Our next stop was the Tromso Museum, which is the largest and oldest research institution in northern Norway. Here we saw a short film about the Northern Lights phenomenon that occurs during the winter months when the sky is clear. These colorful swirling waves of bright colored light appear in the sky when the atmospheric conditions are just right.
Another exhibit was the Sami Ethnography exhibit where we learned about the indigenous “Sami” people who lived in this northern region from Norway, through Finland and into Russia. They believe that the Sami people (formerly called Laplanders but is now not politically correct) were using wooden ski’s with fur pelts on the bottoms for traction some 4,500 years ago. They lived in structures similar to a teepee (like our native Indians) although some of the permanent homes were more substantial including the use of wood for the structure with sod covering it. They used reindeer for pulling sleds, spears for hunting and lived completely off the land.
The museum here also features exhibits on geology, botany, zoology and archaeology that we had a quick look through.
After lunch onboard the ship, the weather was improving and we were able to take a shuttle bus back into town to have a look around. The city center is very charming with a blend of old and new architecture. Since today was the longest day of the year the city was having a summer solstice party including a midnight sun marathon.

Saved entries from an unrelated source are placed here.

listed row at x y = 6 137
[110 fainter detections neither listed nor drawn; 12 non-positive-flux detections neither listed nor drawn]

We attended a cocktail party in the Crow’s Nest hosted by the captain for those guests who were on the ship for more than one cruise booked back to back. There was a good-sized group of folks in attendance. The evening’s entertainment was a repeat of a show that we had seen last week called “Ace’s High” performed by the Ryndam singers and dancers. Although we had seen it last week we went with friends to see it again.